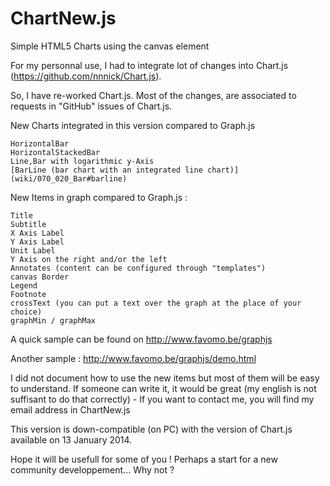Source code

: ChartNew.js
===========


Simple HTML5 Charts using the canvas element




For my personnal use, I had to integrate lot of changes into Chart.js (https://github.com/nnnick/Chart.js). 

So, I have re-worked Chart.js. Most of the changes, are associated to requests in "GitHub" issues of Chart.js.



New Charts integrated in this version compared to Graph.js

    HorizontalBar
    HorizontalStackedBar
    Line,Bar with logarithmic y-Axis
    [BarLine (bar chart with an integrated line chart)](wiki/070_020_Bar#barline)
	

New Items in graph compared to Graph.js :

    Title
    Subtitle
    X Axis Label
    Y Axis Label
    Unit Label
    Y Axis on the right and/or the left
    Annotates (content can be configured through "templates")
    canvas Border
    Legend
    Footnote
    crossText (you can put a text over the graph at the place of your choice)
    graphMin / graphMax
    

A quick sample can be found on http://www.favomo.be/graphjs

Another sample : http://www.favomo.be/graphjs/demo.html


I did not document how to use the new items but most of them will be easy to understand. If someone can write it, it would be great (my english is not suffisant to do that correctly) - If you want to contact me, you will find my email address in ChartNew.js

This version is down-compatible (on PC) with the version of Chart.js available on 13 January 2014.

Hope it will be usefull for some of you ! Perhaps a start for a new community developpement... Why not ?
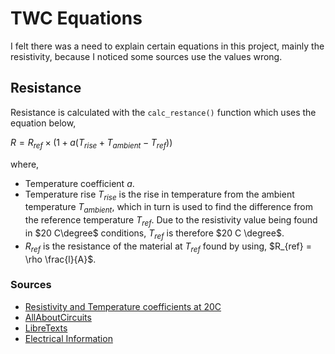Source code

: # TWC Equations
I felt there was a need to explain certain equations in this project, mainly the resistivity, because I noticed some sources use the values wrong.

## Resistance
Resistance is calculated with the `calc_restance()` function which uses the equation below,

$R = R_{ref} \times (1 + a(T_{rise} + T_{ambient} - T_{ref}))$

where,
- Temperature coefficient $a$.
- Temperature rise $T_{rise}$ is the rise in temperature from the ambient temperature $T_{ambient}$, which in turn is used to find the difference from the reference temperature $T_{ref}$. Due to the resistivity value being found in $20 C\degree$ conditions, $T_{ref}$ is therefore $20 C \degree$.
- $R_{ref}$ is the resistance of the material at $T_{ref}$ found by using, $R_{ref} = \rho \frac{l}{A}$.

### Sources
- [Resistivity and Temperature coefficients at 20C](https://en.wikipedia.org/wiki/Electrical_resistivity_and_conductivity#Resistivity_and_conductivity_of_various_materials)
- [AllAboutCircuits](https://www.allaboutcircuits.com/textbook/direct-current/chpt-12/temperature-coefficient-resistance/)
- [LibreTexts](https://phys.libretexts.org/Bookshelves/University_Physics/University_Physics_(OpenStax)/University_Physics_II_-_Thermodynamics_Electricity_and_Magnetism_(OpenStax)/09%3A_Current_and_Resistance/9.04%3A_Resistivity_and_Resistance)
- [Electrical Information](https://electrical-information.com/temperature-coefficient-of-resistance/)
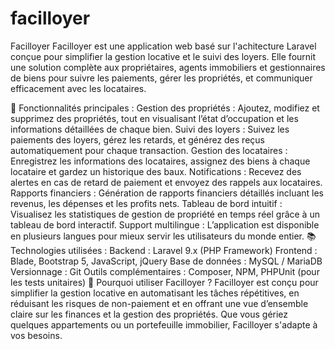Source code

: # facilloyer

Facilloyer
Facilloyer est une application web basé sur l'achitecture Laravel conçue pour simplifier la gestion locative et le suivi des loyers. Elle fournit une solution complète aux propriétaires, agents immobiliers et gestionnaires de biens pour suivre les paiements, gérer les propriétés, et communiquer efficacement avec les locataires.

🚀 Fonctionnalités principales :
Gestion des propriétés : Ajoutez, modifiez et supprimez des propriétés, tout en visualisant l’état d’occupation et les informations détaillées de chaque bien.
Suivi des loyers : Suivez les paiements des loyers, gérez les retards, et générez des reçus automatiquement pour chaque transaction.
Gestion des locataires : Enregistrez les informations des locataires, assignez des biens à chaque locataire et gardez un historique des baux.
Notifications : Recevez des alertes en cas de retard de paiement et envoyez des rappels aux locataires.
Rapports financiers : Génération de rapports financiers détaillés incluant les revenus, les dépenses et les profits nets.
Tableau de bord intuitif : Visualisez les statistiques de gestion de propriété en temps réel grâce à un tableau de bord interactif.
Support multilingue : L’application est disponible en plusieurs langues pour mieux servir les utilisateurs du monde entier.
📚 Technologies utilisées :
Backend : Laravel 9.x (PHP Framework)
Frontend : Blade, Bootstrap 5, JavaScript, jQuery
Base de données : MySQL / MariaDB
Versionnage : Git
Outils complémentaires : Composer, NPM, PHPUnit (pour les tests unitaires)
🌟 Pourquoi utiliser Facilloyer ?
Facilloyer est conçu pour simplifier la gestion locative en automatisant les tâches répétitives, en réduisant les risques de non-paiement et en offrant une vue d’ensemble claire sur les finances et la gestion des propriétés. Que vous gériez quelques appartements ou un portefeuille immobilier, Facilloyer s'adapte à vos besoins.
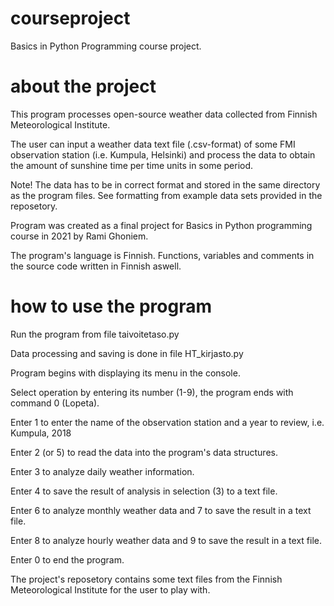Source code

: # courseproject
Basics in Python Programming course project.


# about the project
This program processes open-source weather data collected from Finnish Meteorological Institute.

The user can input a weather data text file (.csv-format) of some FMI observation station (i.e. Kumpula, Helsinki) and process the data to obtain the amount of sunshine time per time units in some period.

Note! The data has to be in correct format and stored in the same directory as the program files. See formatting from example data sets provided in the reposetory. 


Program was created as a final project for Basics in Python programming course in 2021 by Rami Ghoniem.

The program's language is Finnish. Functions, variables and comments in the source code written in Finnish aswell.  




# how to use the program
Run the program from file taivoitetaso.py

Data processing and saving is done in file HT_kirjasto.py

Program begins with displaying its menu in the console. 

Select operation by entering its number (1-9), the program ends with command 0 (Lopeta).

Enter 1 to enter the name of the observation station and a year to review, i.e. Kumpula, 2018

Enter 2 (or 5) to read the data into the program's data structures. 

Enter 3 to analyze daily weather information.

Enter 4 to save the result of analysis in selection (3) to a text file. 

Enter 6 to analyze monthly weather data and 7 to save the result in a text file. 

Enter 8 to analyze hourly weather data and 9 to save the result in a text file. 

Enter 0 to end the program.



The project's reposetory contains some text files from the Finnish Meteorological Institute for the user to play with. 
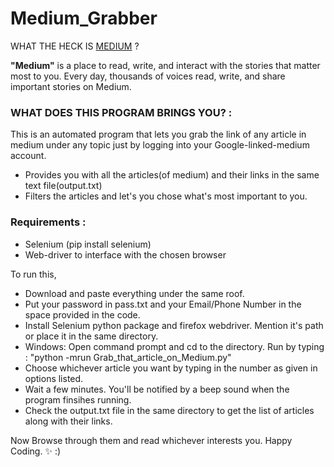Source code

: # Medium_Grabber 
WHAT THE HECK IS [MEDIUM](https://medium.com/) ?


**"Medium"** is a place to read, write, and interact with the stories that matter most to you. Every day, thousands of voices read, write, and share important stories on Medium.

### WHAT DOES THIS PROGRAM BRINGS YOU? :


This is an automated program that lets you grab the link of any article in medium under any topic just by logging into your Google-linked-medium account.


* Provides you with all the articles(of medium) and their links in the same text file(output.txt)
* Filters the articles and let's you chose what's most important to you.


### Requirements :


* Selenium (pip install selenium)
* Web-driver to interface with the chosen browser


To run this,


* Download and paste everything under the same roof.
* Put your password in pass.txt and your Email/Phone Number in the space provided in the code.
* Install Selenium python package and firefox webdriver. Mention it's path or place it in the same directory.
* Windows: Open command prompt and cd to the directory.
  Run by typing : "python -mrun Grab_that_article_on_Medium.py"
* Choose whichever article you want by typing in the number as given in options listed.
* Wait a few minutes. You'll be notified by a beep sound when the program finsihes running.
* Check the output.txt file in the same directory to get the list of articles along with their links.
    
Now Browse through them and read whichever interests you. Happy Coding. :sparkles:  :)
********************
Problem description ->
Determine how many lines of the entries above carry the string "typing", and give that number alone.

Exercise output ->
2